First: I’ve been spending about if time with Florida-Skype, texting, phone calls, and he even came up during his during break. I REALLY REALLY REALLY wish I could say it was bliss and happy and love but that would be a lie and purjury and I’m too fucked up to go to jail. Sassafrains, it was HARD. So so so so hard. Because I have basically been single for two years and I haven’t had to share my space or my ideals and opinions with anyone other than myself. I’m in foreign territory, navigating a relationship and a long distance one at that with a guy that is old enough to be my son. (please no comments on that right now. I’m liable to snap and I can’t be responsible for stupid people) He’s so insecure when it comes to my “relationship” with DB because he’s afraid that though I am still legally married to him, that I will and want to go back to him. And no amount of reassurance of the contrary is changing his view. And it hurts so good damn bad that all I do is wanna cry. And I don’t when I get the chance. Because it feels like he doesn’t have faith in me or trusts me. And that makes me feel as if I’m not good enough. Yes, that’s just dysfunctional brain and Bipolar and Anxiety and a lil bit of PTSD running they’re damn mouths, but you can rationalize with those bastards. Assholes. But it’s all a trigger and takes me right back to being in that moment of a relationship with DB. And all those fucking fight or flight adrenaline junkie feelings come racing through my body and I freeze, then I lash out. And then I’m told to get over it. That’ll really make a girl feel like the she’s the most important one in your life. No amount of I’m sorry or I didn’t mean it that way and I love you will ease the damage that’s just been added on to the OTHER damage. So, you pull back, retreat into yourself for protection. (Then you science 12 hours in the car on Easter Sunday trying to make sure he gets home for school in Monday because you really do love him and school/an education is important)
The next major thing has been Mr family and especially Thing 1 and Thing 2. Monkey has had a terrible, ungrateful and sassy attitude for some unknown reason. Most Sundays when she comes back from DB’s is pure hell trying to get her ready for bed for school on Monday morning.

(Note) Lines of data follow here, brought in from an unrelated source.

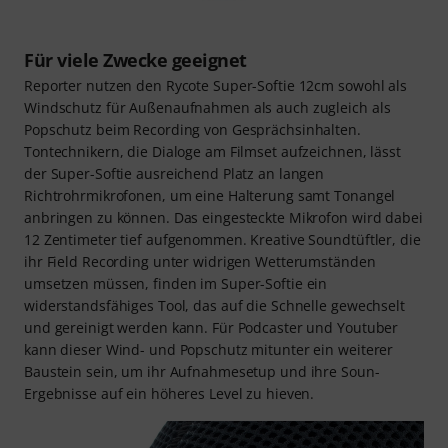
Für viele Zwecke geeignet
Reporter nutzen den Rycote Super-Softie 12cm sowohl als
Windschutz für Außenaufnahmen als auch zugleich als
Popschutz beim Recording von Gesprächsinhalten.
Tontechnikern, die Dialoge am Filmset aufzeichnen, lässt
der Super-Softie ausreichend Platz an langen
Richtrohrmikrofonen, um eine Halterung samt Tonangel
anbringen zu können. Das eingesteckte Mikrofon wird dabei
12 Zentimeter tief aufgenommen. Kreative Soundtüftler, die
ihr Field Recording unter widrigen Wetterumständen
umsetzen müssen, finden im Super-Softie ein
widerstandsfähiges Tool, das auf die Schnelle gewechselt
und gereinigt werden kann. Für Podcaster und Youtuber
kann dieser Wind- und Popschutz mitunter ein weiterer
Baustein sein, um ihr Aufnahmesetup und ihre Soun-
Ergebnisse auf ein höheres Level zu hieven.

NSLM had just down right been an asshole. He doesn’t care about shit-not school, not being here or at DB’s or the distraught attitude he’s giving everyone here. And I’m trying to make sure that he can still go to the high school next year of the district he’s in now, and I’m frazzled but still trying. Dance with Monkey and next school year. My heathens have been on spring break so it’s been extra rough with the sleeping patterns… And I am loathe to think of how next week will go once school starts back up. My parents are struggling as dad is the only income and my food stamps only help so much. I feel like I’m worthless, financially.
Last and FAR from last is my lovely and dear friend, Bipolar 1. Oh how I love to hate you and hate to love you. You ever changing need to fuck with my meds is such a joy. The fact you can turn a perfectly wonderful day into a hurricane in moments are the days I live for. The days you take away all light and life from me for no reason other than you can are joyous occasions. The days you give me manic energy and I clean like the Queen of England, the Dahli Lama and that crazy Korean dictator are coming for dinner are the best! (Sasscasm)

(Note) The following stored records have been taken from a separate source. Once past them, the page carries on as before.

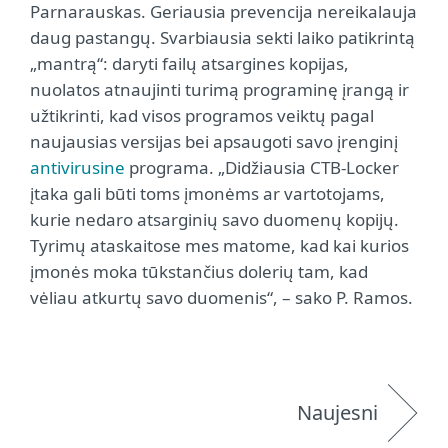
Parnarauskas. Geriausia prevencija nereikalauja
daug pastangų. Svarbiausia sekti laiko patikrintą
„mantrą“: daryti failų atsargines kopijas,
nuolatos atnaujinti turimą programinę įrangą ir
užtikrinti, kad visos programos veiktų pagal
naujausias versijas bei apsaugoti savo įrenginį
antivirusine
programa. „Didžiausia CTB-Locker
įtaka gali būti toms įmonėms ar vartotojams,
kurie nedaro atsarginių savo duomenų kopijų.
Tyrimų ataskaitose mes matome, kad kai kurios
įmonės moka tūkstančius dolerių tam, kad
vėliau atkurtų savo duomenis“, – sako P. Ramos.
Naujesni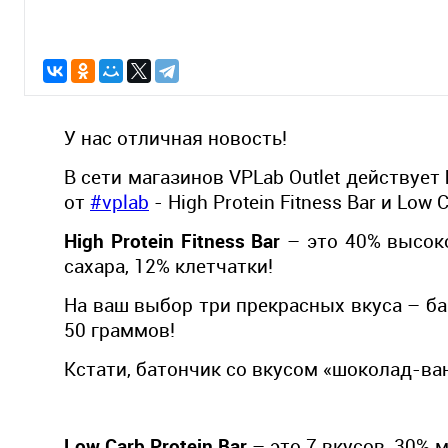
У нас отличная новость!
В сети магазинов VPLab Outlet действует
от
#vplab
- High Protein Fitness Bar и Low C
High Protein Fitness Bar
– это 40% высоко
сахара, 12% клетчатки!
На ваш выбор три прекрасных вкуса – ба
50 граммов!
Кстати, батончик со вкусом «шоколад-ва
Low Carb Protein Bar
– это 7 вкусов, 30% 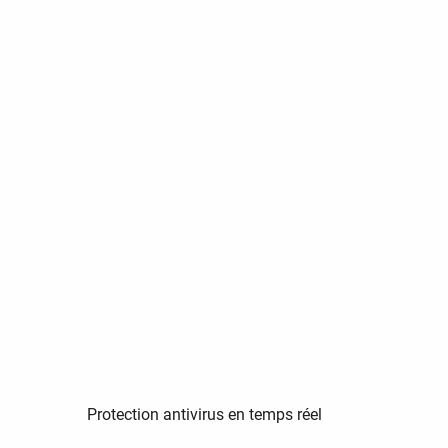
Protection antivirus en temps réel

I DON’T like when I’m so depressed I don’t eat or bathe for up to a week or more. I DON’T like when all the joyful time I spend with my kids is turned to bleakness because of one errant and rampant thought floating through my head for NO FUCKING REASON. And I SURE AS HELL DO NOT, I REPEAT, DO FUCKING NOT enjoy cleaning for HOURS upon HOURS to the point my family avoids me for fear of setting me off on an unrelated tirade that has ZERO to do with why I started to clean in the first PLACE-SQUIRREL!
IT ALL FUCKING SUCKS DONKEY BALLS COVERED IN HOT SAUCE. All I’ve wanted for so long was some fucking stability, some peace. And Bipolar and karma are both laughing maniacally at me because they know the truth.
Most of us with Bipolar NEVER peace of any kind. Because it sucks the level out of any chance at baseline, no matter the meds, therapy, coping skills or hospital stays. Bipolar is our ghost that lives to haunt us until we are no longer a part of this world either by insanity or suicide. *Please for the fucking love of the sacred Pegacorn do NOT come on here and blast me about condoning or choosing suicide because I’m fucking not* This is my hell right now.